L’expérience a aussi été réalisée sur un patient atteint d’une rare pathologie à cause de laquelle il n’a pas de sensation de toucher, mais qui ressent normalement la douleur. Les résultats sur ce patient étaient cohérents avec ceux des volontaires en bonne santé, ce qui prouve que l’acuité de la douleur n’exige pas que la sensation du toucher soit en parfait état de marche.

“L’acuité du toucher est connue depuis plus d’un siècle, et est testée quotidiennement en neurologie pour évaluer l’état des nerfs sensoriels dans le corps. Ce qui est étonnant, c’est que la même chose n’avait pas été faite pour la douleur” explique l’auteur de l’étude, le Dr Flavia Mancini de l’Institut de Neuroscience Cognitive de l’UCL. “Si vous essayez de tester la douleur avec un objet physique comme une aiguille, vous stimulez aussi le sens du toucher. Ce qui obscurcit les résultats, un peu comme si on faisait passer un test de vue avec des lunettes de soleil. En utilisant un laser spécialement calibré, nous n’avons stimulé que les nerfs de la douleur de la couche supérieure de la peau, et pas les cellules plus profondes qui ressentent le toucher.”

Les volontaires ont été mis en situation de double-aveugle et avaient des paires de lasers spécialement calibrées sur différentes parties de leur corps. Ces lasers provoquaient une brève sensation de douleur de piqûre d’épingle. Parfois, seul un laser était activé, et parfois les deux étaient activés, sans que les patients le sachent. On leur demandait ensuite s’ils ressentaient une ou deux piqûres, à différentes distances entre les deux faisceaux lasers. Les chercheurs ont enregistré la distance minimum entre les faisceaux à laquelle les gens étaient en mesure de dire avec précision s’il y avait une ou deux piqûres.

“Cette mesure nous apprenait comment les gens pouvaient localiser avec précision la source de la douleur sur différentes parties de leur corps” explique le Dr Giandomenico Iannetti, auteur de l’étude. “Le toucher et la douleur sont transportés par différents systèmes sensoriels. Alors que l’acuité tactile a bien été étudiée, l’acuité de la douleur a largement été ignorée, loin derrière l’affirmation scolaire selon laquelle la douleur a une acuité plus faible que le toucher. Nous avons découvert le contraire : l’acuité du toucher et de la douleur sont en fait très similaires. La principale différence se situe dans leurs gradients à travers le corps. Par exemple, l’acuité de la douleur à travers le bras est beaucoup plus élevée sur l’épaule que sur le poignet, alors que c’est le contraire pour le toucher.

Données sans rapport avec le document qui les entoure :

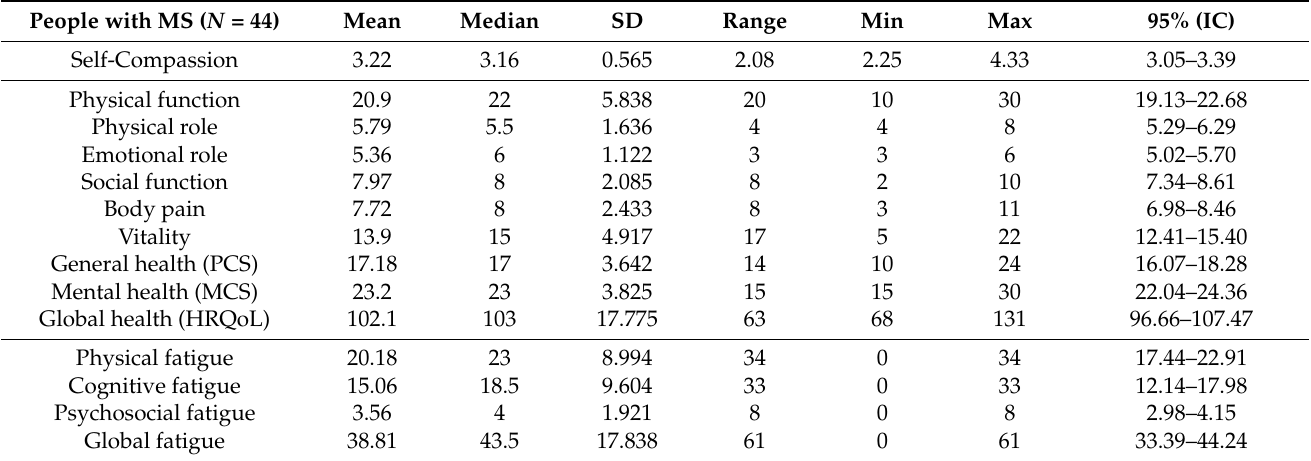
Table 2. Descriptive statistics of self-compassion, health, and fatigue variables in people with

L’acuité pour le toucher et la douleur sont normalement corrélées avec la densité des fibres nerveuses disponibles dans chaque partie du corps. Cependant, les extrémités des doigts restent très sensibles bien qu’elles aient une faible densité de cellules nerveuses qui ressentent la douleur.

“La forte acuité de la douleur des extrémités des doigts est quelque-chose de mystérieux qui demande plus de recherches” explique le Dr Mancini. “Cela pourrait venir de ce que les gens utilisent régulièrement les bouts de leurs doigts, ainsi le système nerveux central pourrait apprendre à traiter l’information avec précision.”

Ces résultats pourront avoir d’importantes implications dans l’évaluation de la douleur aigüe et chronique. “La douleur chronique touche des millions d’individus chaque année, et nous n’avons toujours pas de moyen fiable et reproductible de tester l’acuité de la douleur des patients” disent les scientifiques. “Cette méthode promet de pouvoir tester l’état du réseau de la douleur à travers le corps. La douleur chronique est souvent causée par des nerfs endommagés, mais cela est incroyablement difficile à enregistrer et à traiter. La méthode au laser nous permet d’enregistrer les dégâts nerveux à travers tout le corps, ce qui offre une façon quantitative de voir si une condition empire ou s’améliore.”

Références :

[1] Whole-body mapping of spatial acuity for pain and touch. Annals of Neurology, Vol. 75, Iss. 6, 2014, pp : 917–924, Flavia Mancini, Armando Bauleo, Jonathan Cole, Fausta Lui, Carlo A. Porro, Patrick Haggard, Gian Domenico Iannetti.